Ye's anniversary address was hardly all boast and triumph. He made plain in his nationally televised speech that the ideals of the revolution had failed to become tangible reality, and he implicitly placed much of the blame on the late Great Helmsman. Pushing de-Maoification to its furthest limit to date, Ye made the electrifying charge that Mao's Cultural Revolution of 1966-69 had been an outright "calamity." Said he: "The most severe reversal of our socialist cause since the founding of the People's Republic," the Cultural Revolution "plunged our country into divisiveness and chaos abhorred by the people, into blood baths and terror." The scapegoats explicitly singled out were the late Lin Biao (Lin Piao), once Mao's chosen successor, and Jiang Qing (Chiang Ch'ing), Mao's widow and ringleader of the "Gang of Four." Still, Ye was clearly pointing at Mao when he stated that "leaders are not gods; they are not infallible and therefore should not be deified."

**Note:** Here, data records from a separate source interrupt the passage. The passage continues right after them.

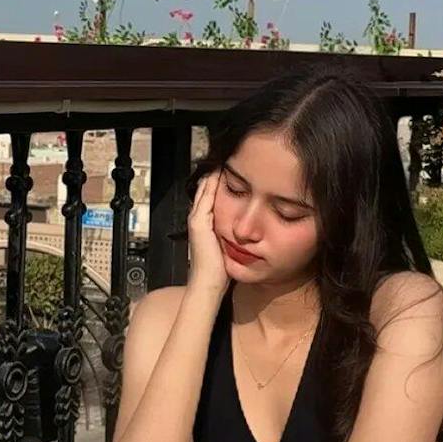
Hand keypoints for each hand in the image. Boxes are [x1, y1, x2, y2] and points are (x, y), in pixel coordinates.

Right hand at [187, 169, 229, 297]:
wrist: (208, 283)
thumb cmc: (218, 270)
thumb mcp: (226, 246)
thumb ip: (231, 234)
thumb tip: (245, 229)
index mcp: (204, 223)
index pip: (210, 195)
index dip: (220, 181)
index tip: (233, 169)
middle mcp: (198, 218)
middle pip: (206, 188)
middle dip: (217, 174)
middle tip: (229, 157)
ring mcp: (197, 219)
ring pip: (205, 189)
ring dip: (214, 175)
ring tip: (225, 160)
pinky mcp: (199, 222)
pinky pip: (206, 197)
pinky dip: (213, 184)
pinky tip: (221, 173)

Ye also repudiated two other major policies associated with Mao. In connection with the 1957 campaign against "bourgeois rightists," Ye said, "the mistake was made of broadening the scope of the struggle." It was a euphemistic but clear reference to the imprisonment of more than 100,000 of Mao's opponents who were not released until after his death in 1976. Ye had a similar complaint about the 1958-60 Great Leap Forward that left China's economy in a shambles. Said Ye: "We made the mistake of making arbitrary decisions, being boastful and stirring up a 'Communist storm.' " Seated on the dais behind Ye were many officials who had fallen afoul of the Cultural Revolution. Chief among them was Senior Vice Premier Deng Xiaoping, 75, whose emergence in 1977 as China's top leader had now made Ye's candor possible. Last week Deng seemed more determined than ever to undo the damage of Mao's fiercely radical policies and set China on an irreversible course toward modernization. One way was to pack China's governing institutions with his supporters: on the eve of the anniversary, twelve elderly victims of the Cultural Revolution were elevated to the Central Committee while two other longtime Deng allies, Peng Zhen, 77, and Zhao Ziyang, 61, were added to the select Politburo. Deng could thus count on the loyalty of 19 of the 29 members of China's top ruling body.

Apparently cooperating with Deng and his gerontocracy was Chairman Hua Guofeng, 57, who made his own contribution to de-Maoification. In a long-winded toast at a state banquet commemorating the anniversary, Chairman Hua did not once mention Chairman Mao.